LA MATERNITÀ È UNA MISCELA DI SAPIENZA, LUNGIMIRANZA E PERFIDIA

“Mamma, che cos’è una buona azione?”
Vorrei risponderle: è quella che faccio io ogni giorno, è quando mi occupo di te, ti aiuto a vestirti, sopporto i lamenti. Quando cucino, quando apparecchio, quando sparecchio, quando riordino i tuoi giochi perché ti sgoli: “Ma tutto da sola devo fare???” e allora mi piego a raccogliere con te le cose. Tu due o tre, io almeno quindici. È quando vengo a prenderti a scuola e fa freddo e starei volentieri a casa. Quando vengo e si muore dal caldo e starei, di nuovo, volentieri a casa. È quando sto parlando e m’interrompi e vorrei mandarti a quel paese e invece ti lascio lì dove sei e ti ascolto.

“Una buona azione è fare una cosa speciale, e buona.”
Sarah deve farne almeno 10, entro fine settimana: è il prezzo da pagare per andare alla festicciola della sua amica D.
Non che io faccia pagare ogni svago o occasione di divertimento, ma, diciamo, mi diverto a fare del male un’occasione di bene.
D’altro canto mi ci ha portata lei (non alla festa: a questo): ha infilato una serie talmente estenuante di lamenti, strilli acuti al limite dell’udibile e provocazioni per ogni minima questione, negli ultimi giorni, che, passata l’arma affilata ed efficace del Natale, dei regali e della befana come minaccia, la sola carta che mi era rimasta era la festa di cui sopra: “Sarah, un altro lamento e non vai alla festa.”
“Ma mammaaaa!” con lancio di grida e oggetti misti e, infine, autolancio sul pavimento piastrellato.
“Sarah, smetti subito o ti chiudo in bagno.”
“Tanto l’ho già sentita, questa.”

E mentre ragioni sui suoi flebili 5 anni che d’improvviso sembrano 13, la chiudi in camera tua (giusto per farle capire che hai fantasia e che non tutto è così banalmente prevedibile) e quando la prelevi, ferma e cupa come l’avevi lasciata, sfoderi la punizione promessa: “Non andrai alla festa.” Poi ti allontani perché le grida di ribellione che seguono già le avevi messe in conto, e più di così non puoi fare (ché, poverina, in castigo c’è appena stata).

Solo che poi, ripensando, ti accorgi che così penalizzi anche la sua amica.

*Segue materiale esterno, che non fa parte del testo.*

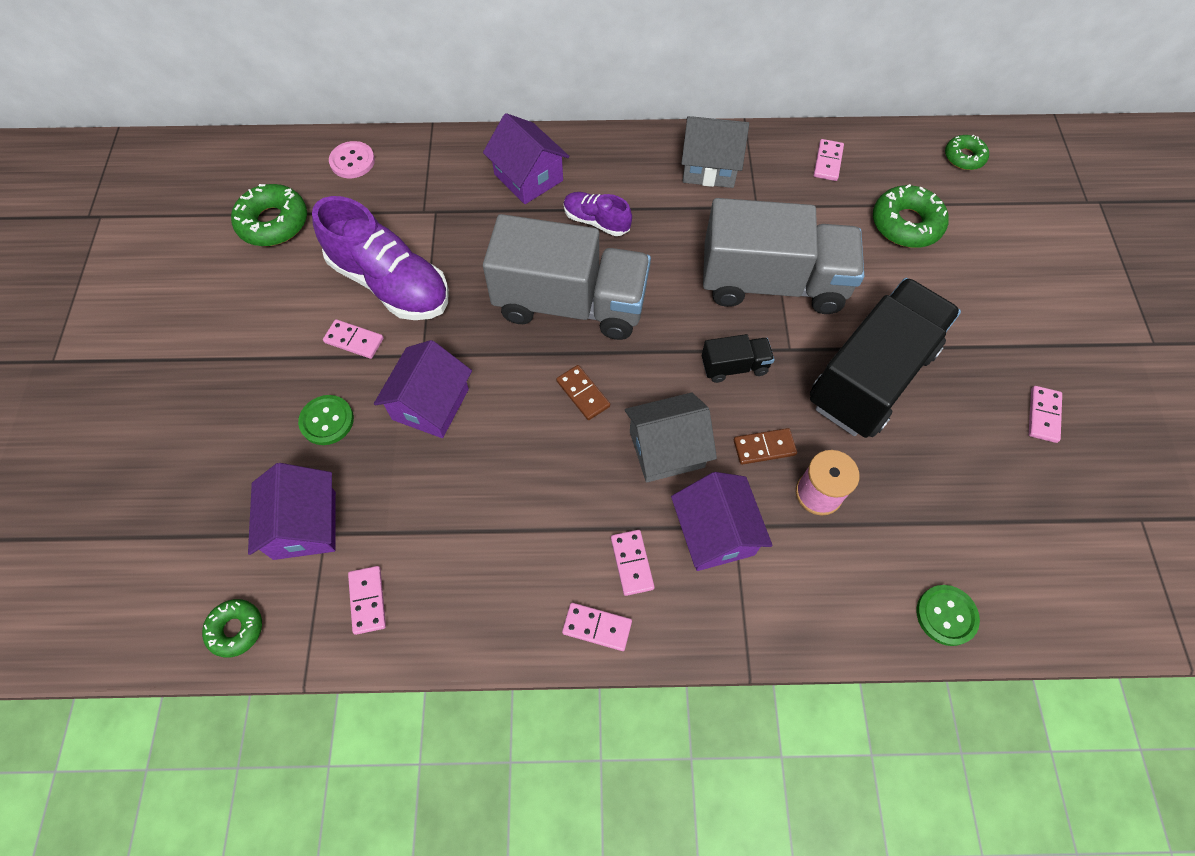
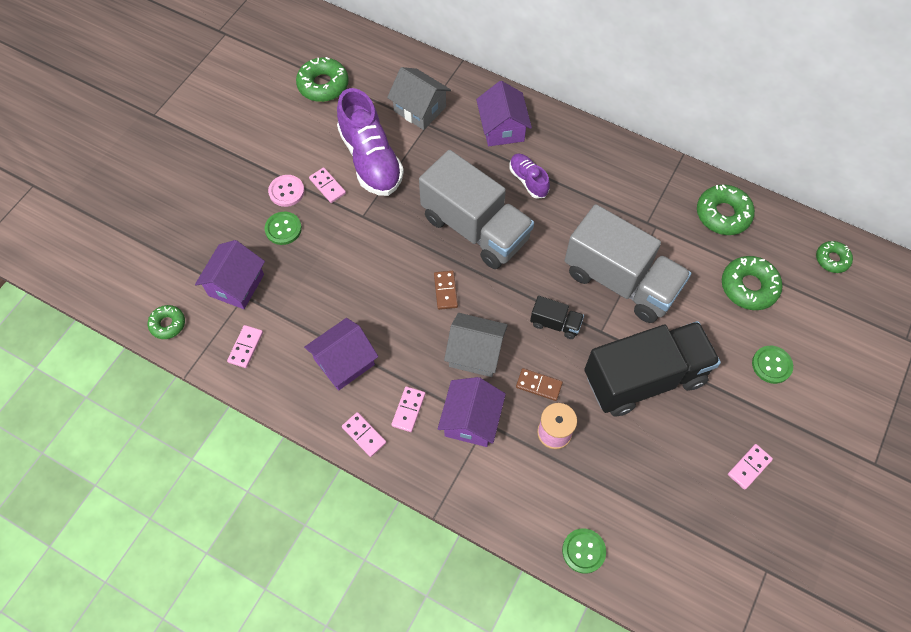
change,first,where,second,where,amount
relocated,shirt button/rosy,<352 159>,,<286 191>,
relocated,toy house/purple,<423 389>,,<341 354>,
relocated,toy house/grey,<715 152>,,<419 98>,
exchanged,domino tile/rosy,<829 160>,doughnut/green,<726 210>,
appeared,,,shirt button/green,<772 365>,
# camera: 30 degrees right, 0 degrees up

Però non puoi ritrattare. E allora ti viene l’idea geniale: le farai comprare il diritto alla festa a suon di buone azioni e faccine. Sì, come quelle con cui le avevi insegnato a pisciare nel vasino: ogni buona azione, una faccina sorridente nel riquadro che ho tracciato su un foglio. Ne bastano 10.
E siccome la maternità è una miscela di sapienza, lungimiranza e perfidia, specifichi: “Ogni volta che però ti comporti male, cancello una faccina, e devi farne una nuova. Fino a dieci, capito?”
E difatti di riquadri, per non saper né leggere né scrivere, ne ho fatti venti.

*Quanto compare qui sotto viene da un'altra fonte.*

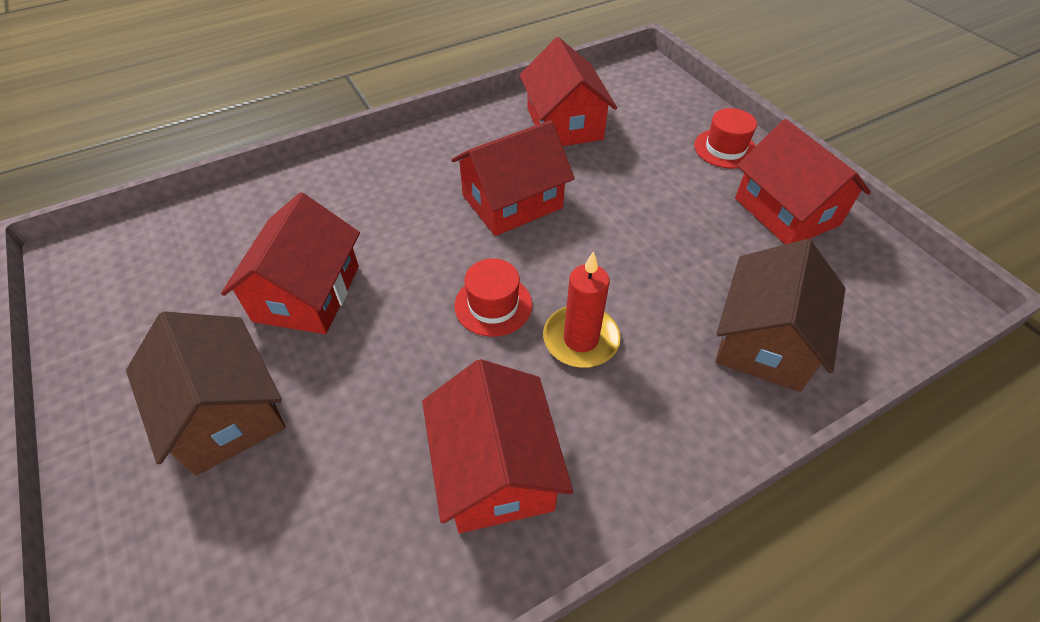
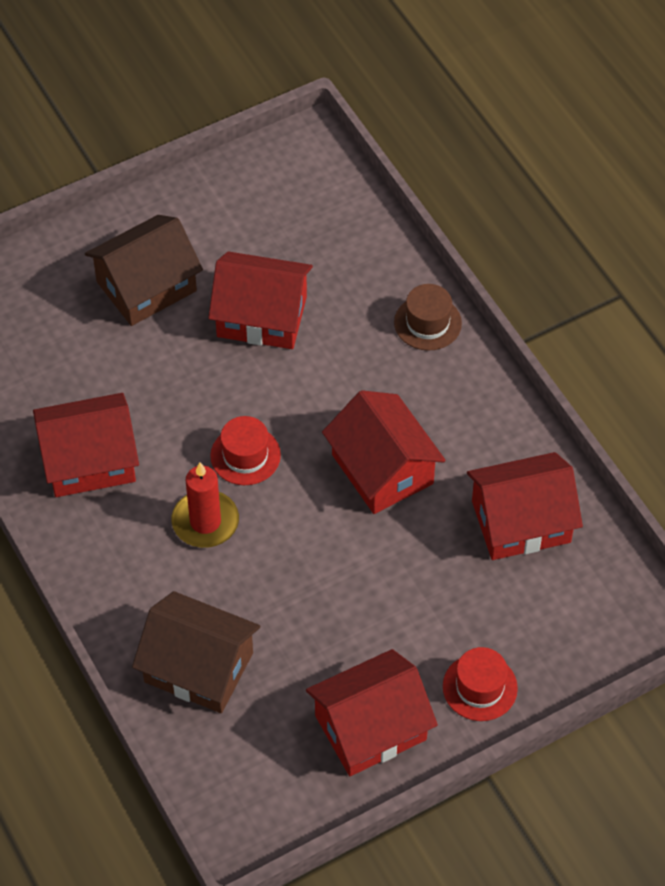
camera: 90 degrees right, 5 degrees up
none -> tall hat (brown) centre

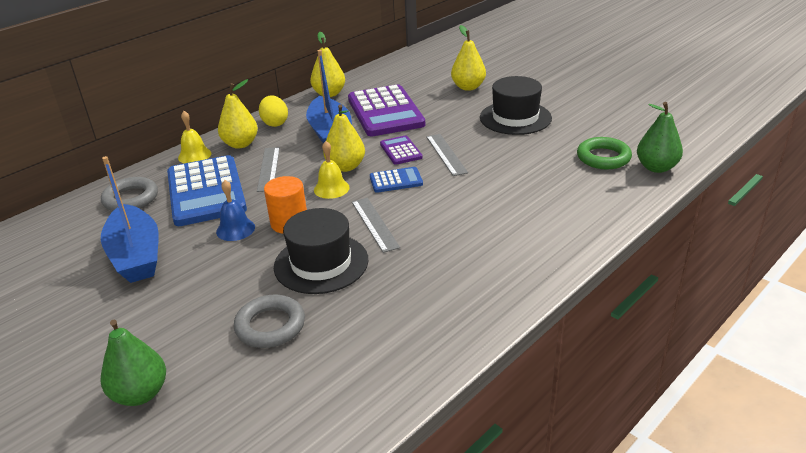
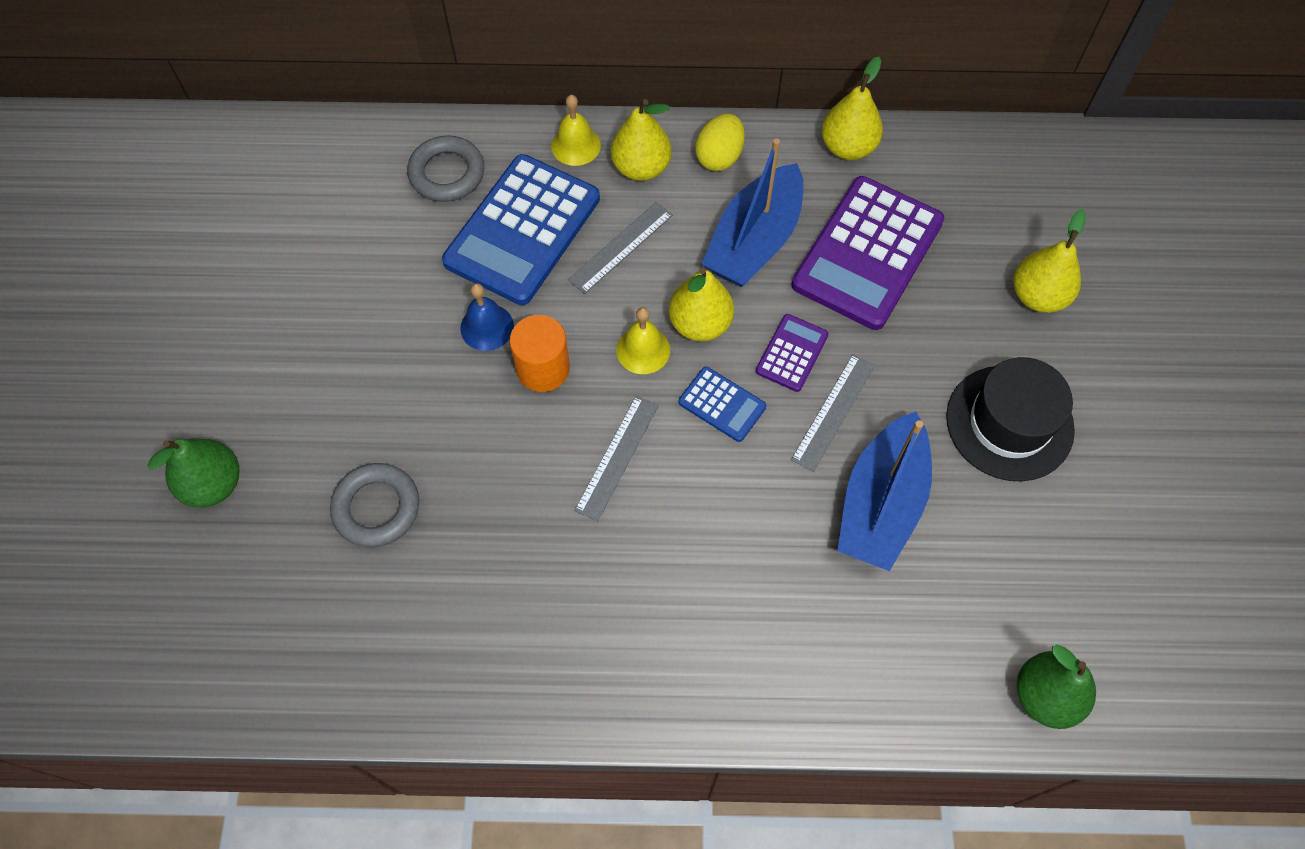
camera: 45 degrees right, 30 degrees up
sailboat (royal blue) (1st from left in the first image) middle left -> sailboat (royal blue) (2nd from left) middle right, moved
tall hat (jet-black) (1st from left) centre -> none
hoop (leaf-green) middle right -> none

“Ma che cos’è una buona azione?” mi ha chiesto allora. E dunque le ho illustrato innumerevoli esempi.
Capita così che in queste sere non debba occuparmi di apparecchiare la tavola, né di inseguirla più di mezzora per farle mettere il pigiama.

Poi, per rendere la sfida più interessante, propongo: “Se la inventi tu, la buona azione, ti metto 2 faccine.”
Patrick sfodera un paio di idee: “Voglio farlo anch’io!”
Sarah si stringe in un angolo: “Ma a me non viene nessuna idea!”

E dopo poco li ritrovo a litigare: per chi s’inventa una buona azione, per chi ruba le idee, per chi la compie per primo, per chi ne fa di più.

La migliore azione non è fare cose straordinarie, ma sorridere facendo le cose ordinarie. Forse nemmeno le mie sono davvero buone.